═════ Passage ═════
Ullah, et al. Expires 23 October 2022 [Page 8]
Internet-Draft ML-based Virtual Network Embedding April 2022
Environment
An environment is the agent's world in which it lives and
interacts. The agent can interact with the environment by
performing some action but cannot influence the rules of the
environment by those actions.
4. Problem Space
RL contains three main components: state representation, action
space, and reward description. For solving a VNE problem, we need to
consider how to design the three main RL components. In addition, a
specific RL algorithm, training environment, sim2real gap, and
generalization are also important issues that should be considered
and addressed. We will describe each one in detail as follows.
4.1. State Representation
The way to understand and observe the VNE problem is crucial for an
RL agent to establish a thorough knowledge of the network status and
generate efficient embedding decisions. Therefore, it is essential
to firstly design the state representation that serves as the input
to the agent. The state representation is the information which an
agent can receive from the environment, and consists of a set of
values representing the current situation in the environment. Based
on the state representation, the RL agent selects the most
appropriate action through its policy model. In the VNE problem, an
RL agent needs to know the information of the overall SN entities and
their current status in order to use the resources of the nodes and
links of the substrate network. Also it must know the requirements
of the VNR. Therefore, in the VNE problem, the state usually should
represent the current resource state of the nodes and links of the
substrate network (ie, CPU, memory, storage, bandwidth, delay, loss
rate, etc.) and the requirements of the virtual node and link of the
VNR. The collected status information is used as raw input, or
refined status information through the feature extraction process is
used as input for the RL agent. The state representation may vary
depending on the operator's objective and VNE strategy. The method
of determining such feature extraction and representation greatly
affects the performance of the agent.
4.2. Action Space
In RL, an action represents a decision that an RL agent can take
based on current state representation. The set of all possible
actions is called an action space. In the VNE problems, actions are
generally divided into node embedding and link embedding. The action
for node embedding means the VNR's nodes are assigned to which nodes
in the SN. Also, for link embedding, the action represents the
Ullah, et al. Expires 23 October 2022 [Page 9]
Internet-Draft ML-based Virtual Network Embedding April 2022
selected paths between the selected substrate network nodes from the
node embedding result. If the policy model of the RL agent is well
trained, it will select the embedding result to maximize the reward
appropriate for the operator's objectives. The output actions
generated from the agent will indicate the adjustment of allocated
resources. It is noted that, at each point of time step, an RL
algorithm may decide to 1) embed each virtual node onto substrate
nodes and then embed each virtual link onto substrate paths
separately, or 2) embed the given whole VNR onto substrate nodes and
links in the SN at once. In the former case, at every single step, a
learning agent focuses on exactly one virtual node from the current
VNR, and it generates a certain substrate node to host the virtual
node. Link embedding is then performed separately in the same time
step. To solve the VNE problem efficiently, mapping of virtual nodes
and links are considered together, although they are performed
separately. Link mapping is considering more complex than node
mapping, because a virtual link can be mapped onto a physical path
with different hops. On the other hand, at every single step, a
learning agent can try to embed the given whole VNR, i.e., all
virtual nodes and links in the given VNR, onto a subset of SN
components. The whole VNR embedding should be handled as a graph
embedding, so that the action space is huge and the design of the RL
algorithm is usually more difficult than the one with each node and
link embedding.
═════
## Exercise task 1
Decide whether each statement agrees with the passage on reinforcement learning for network embedding. Give yes or no for each, with the deciding words of the passage in quotation marks.
(a) The agent's actions can change the rules of the environment.
(b) In the VNE problem, actions are generally split into node embedding and link embedding.
(c) Embedding a whole VNR at once gives a small action space.
## Exercise task 2
According to the passage on reinforcement learning for network embedding, what are the three main components of RL?
═════ Supplied entries ═════
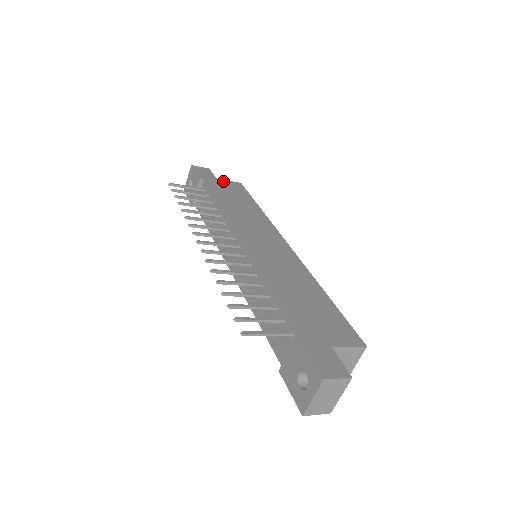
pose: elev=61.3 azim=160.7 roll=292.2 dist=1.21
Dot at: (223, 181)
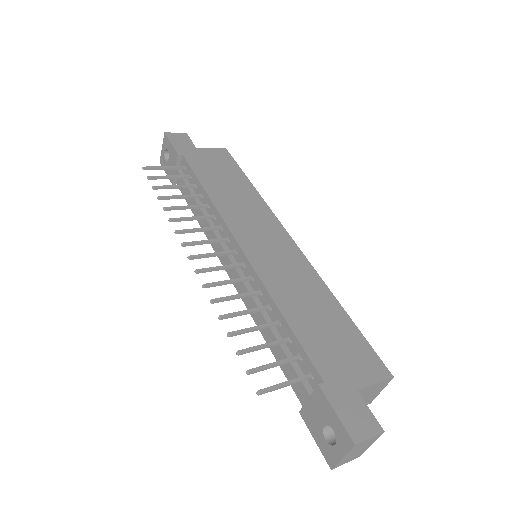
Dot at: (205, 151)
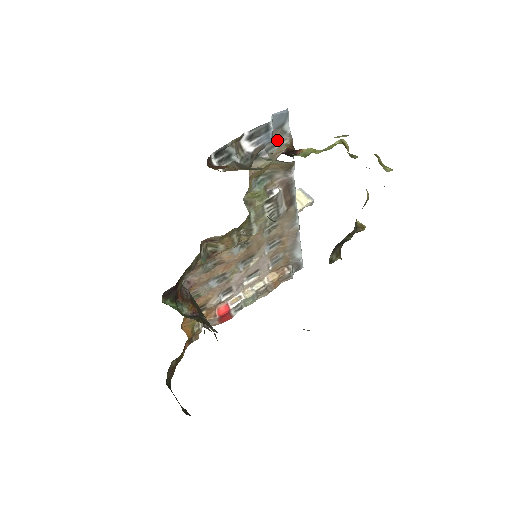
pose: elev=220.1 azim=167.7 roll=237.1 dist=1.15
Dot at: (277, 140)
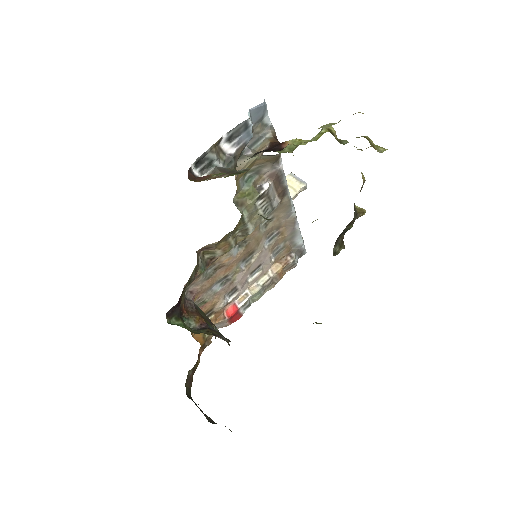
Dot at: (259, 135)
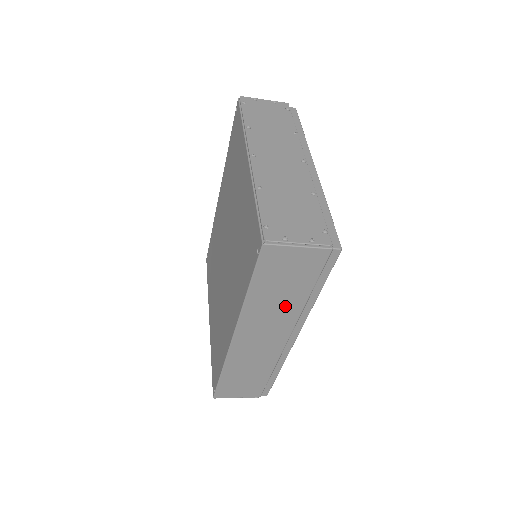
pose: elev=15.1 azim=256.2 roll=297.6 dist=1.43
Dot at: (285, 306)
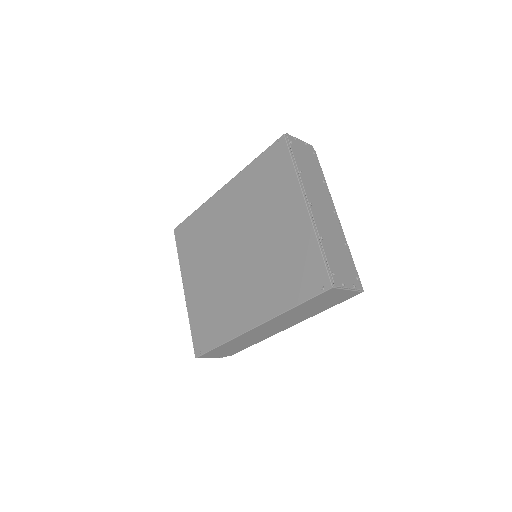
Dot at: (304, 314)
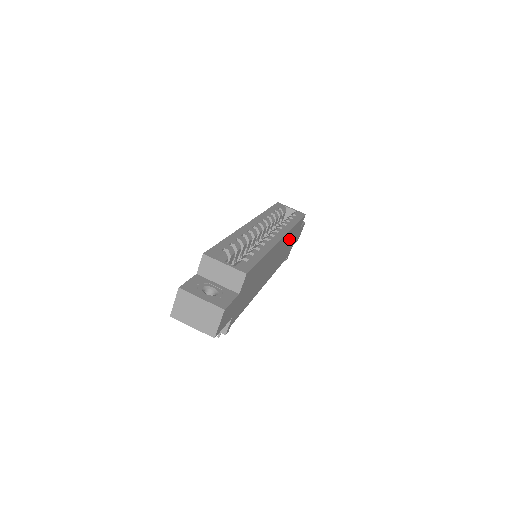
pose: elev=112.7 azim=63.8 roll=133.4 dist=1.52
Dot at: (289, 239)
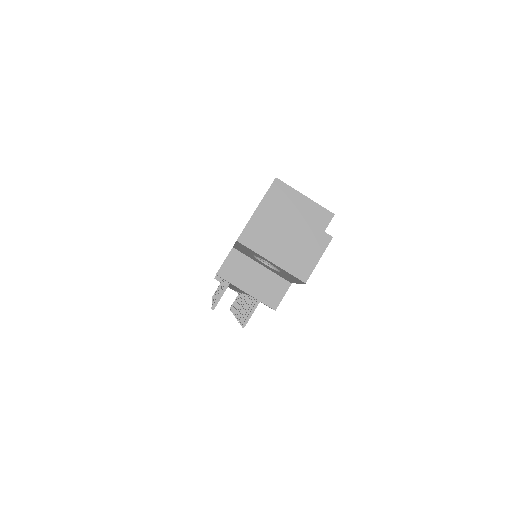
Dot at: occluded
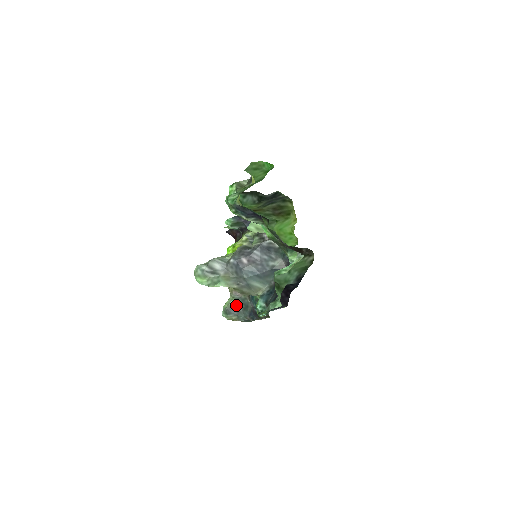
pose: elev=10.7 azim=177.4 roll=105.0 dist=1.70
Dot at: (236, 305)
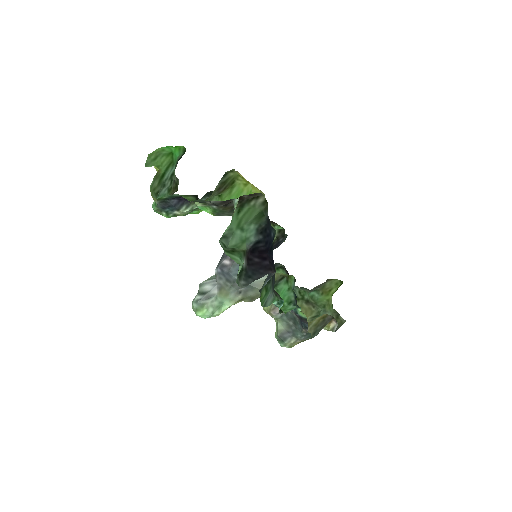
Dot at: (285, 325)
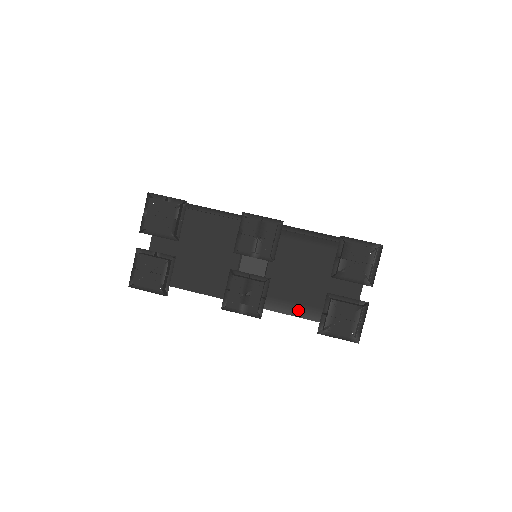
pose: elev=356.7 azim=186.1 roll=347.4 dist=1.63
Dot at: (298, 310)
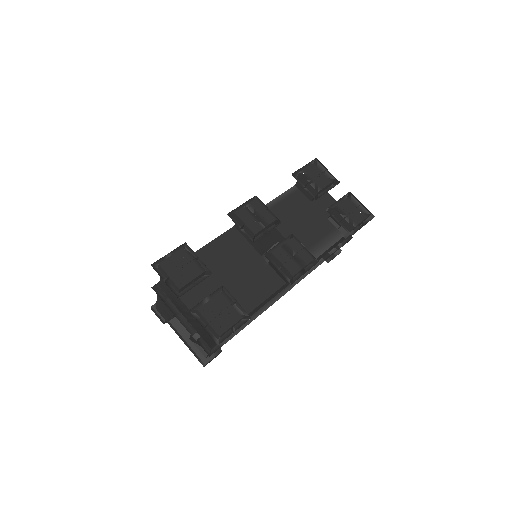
═════
═════ Supplied entries ═════
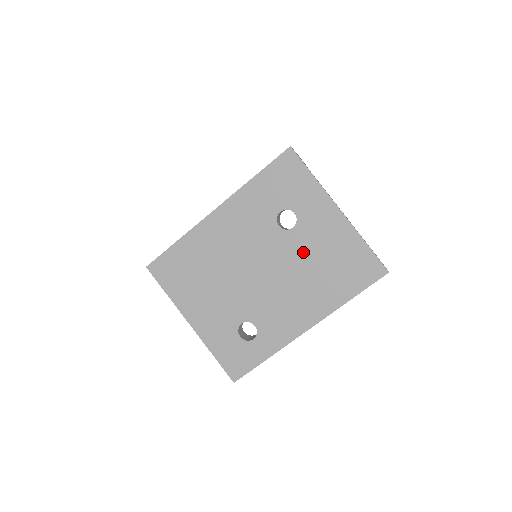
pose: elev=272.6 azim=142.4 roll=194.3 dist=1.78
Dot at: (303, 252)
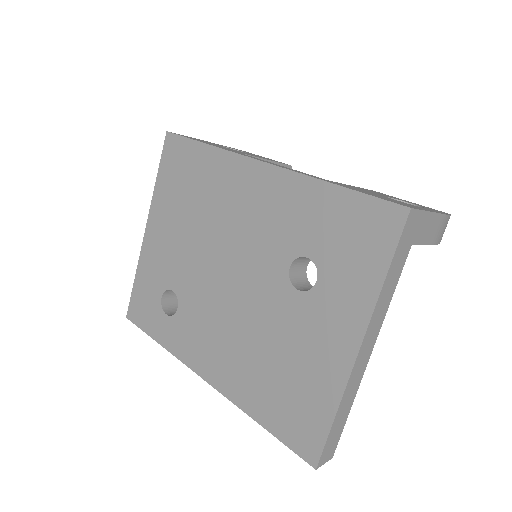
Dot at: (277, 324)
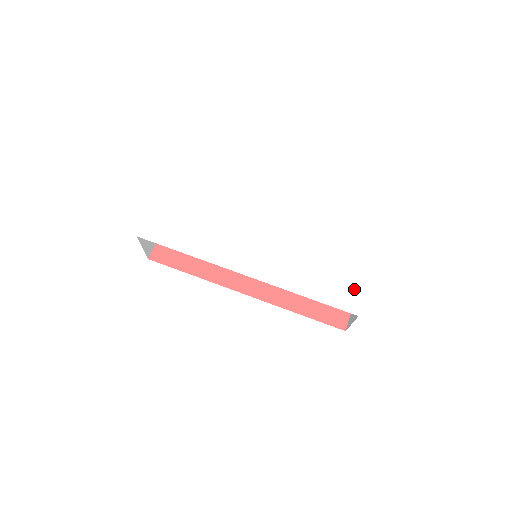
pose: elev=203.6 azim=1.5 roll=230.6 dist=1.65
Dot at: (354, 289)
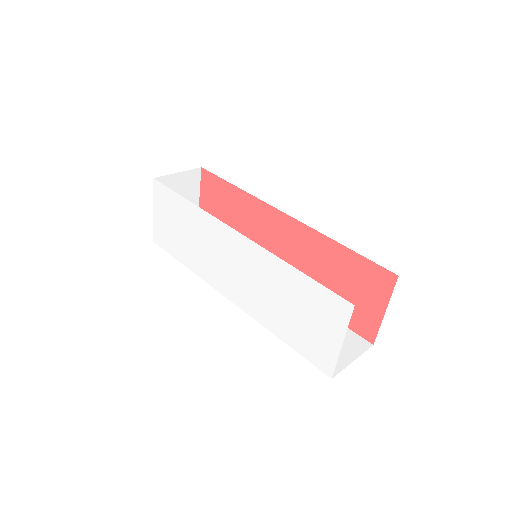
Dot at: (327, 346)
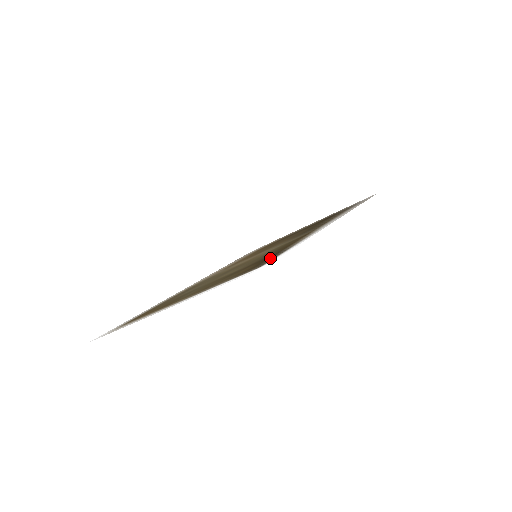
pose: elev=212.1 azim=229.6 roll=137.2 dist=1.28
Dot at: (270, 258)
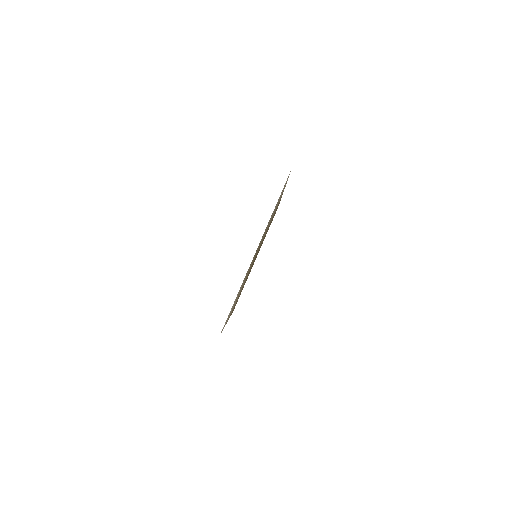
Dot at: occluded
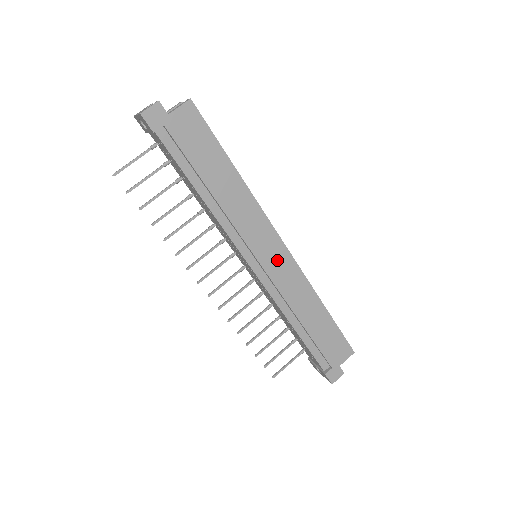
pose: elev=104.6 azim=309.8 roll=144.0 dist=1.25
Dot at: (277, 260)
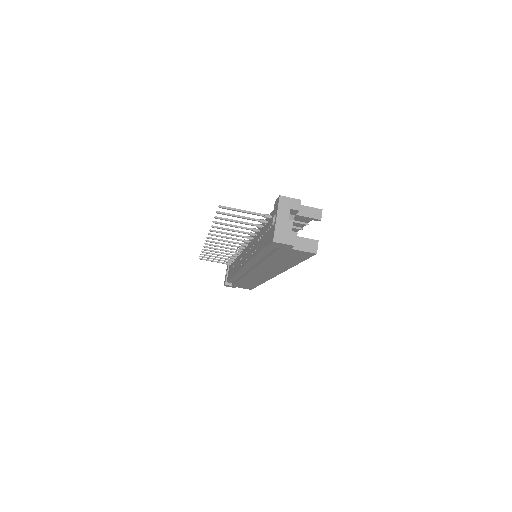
═════
═════ Supplied entries ═════
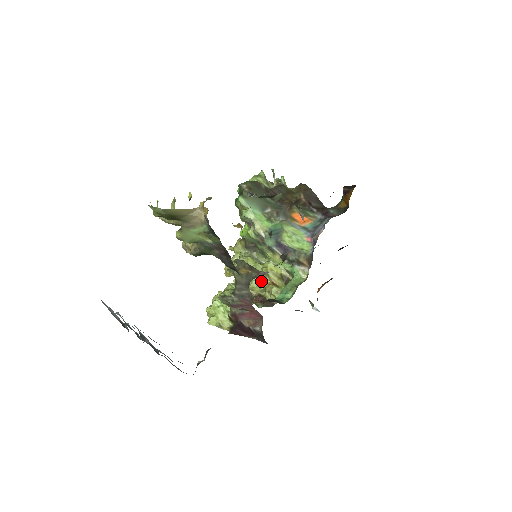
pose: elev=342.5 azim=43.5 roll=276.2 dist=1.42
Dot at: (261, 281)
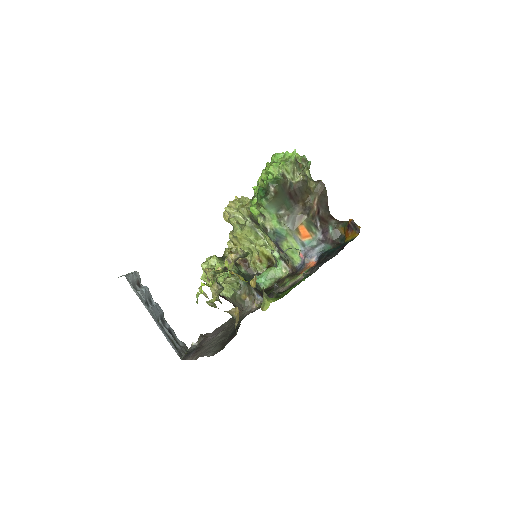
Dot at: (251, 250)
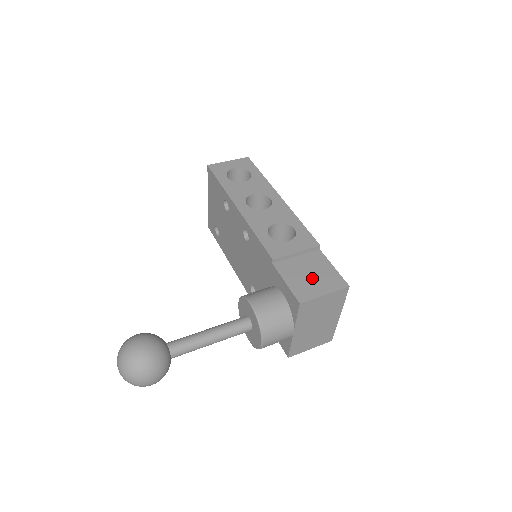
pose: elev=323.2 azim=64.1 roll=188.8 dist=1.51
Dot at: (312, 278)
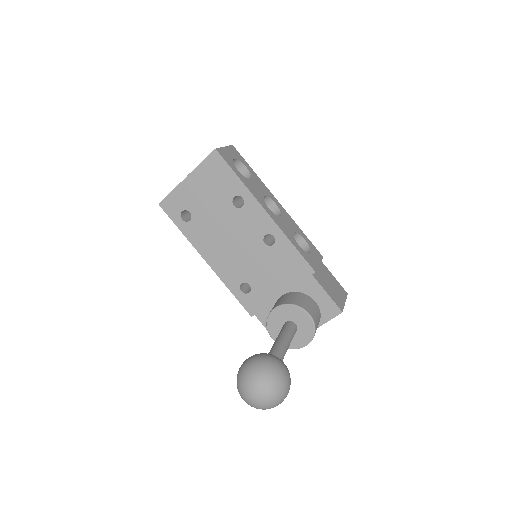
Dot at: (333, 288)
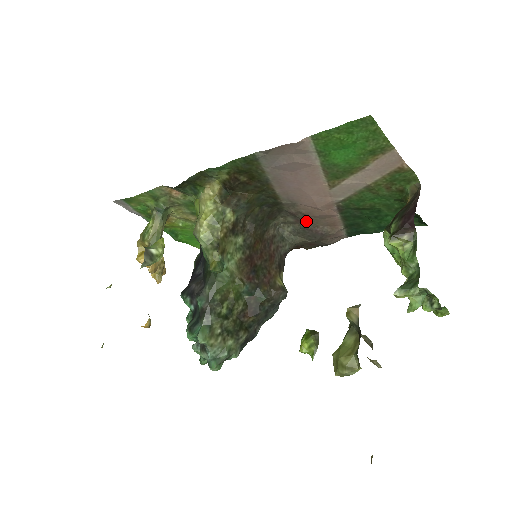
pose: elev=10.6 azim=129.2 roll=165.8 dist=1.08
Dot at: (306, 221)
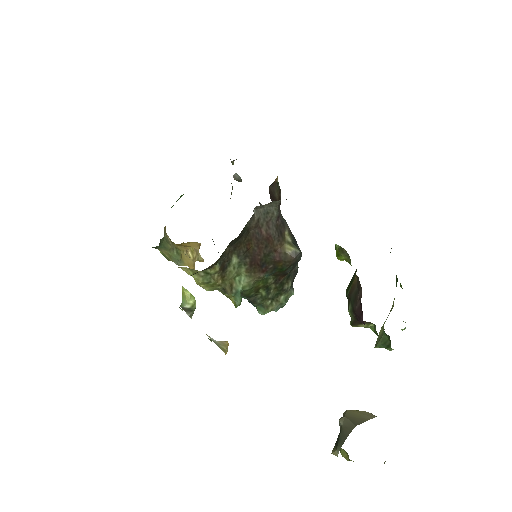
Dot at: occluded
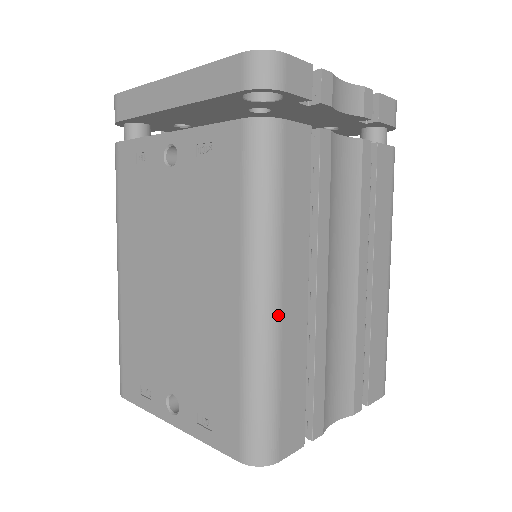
═════
## Complete response 1
(a) No: "cannot influence the rules of the environment by those actions."
(b) Yes: "actions are generally divided into node embedding and link embedding."
(c) No: "the action space is huge."

## Complete response 2
State representation, action space, and reward description.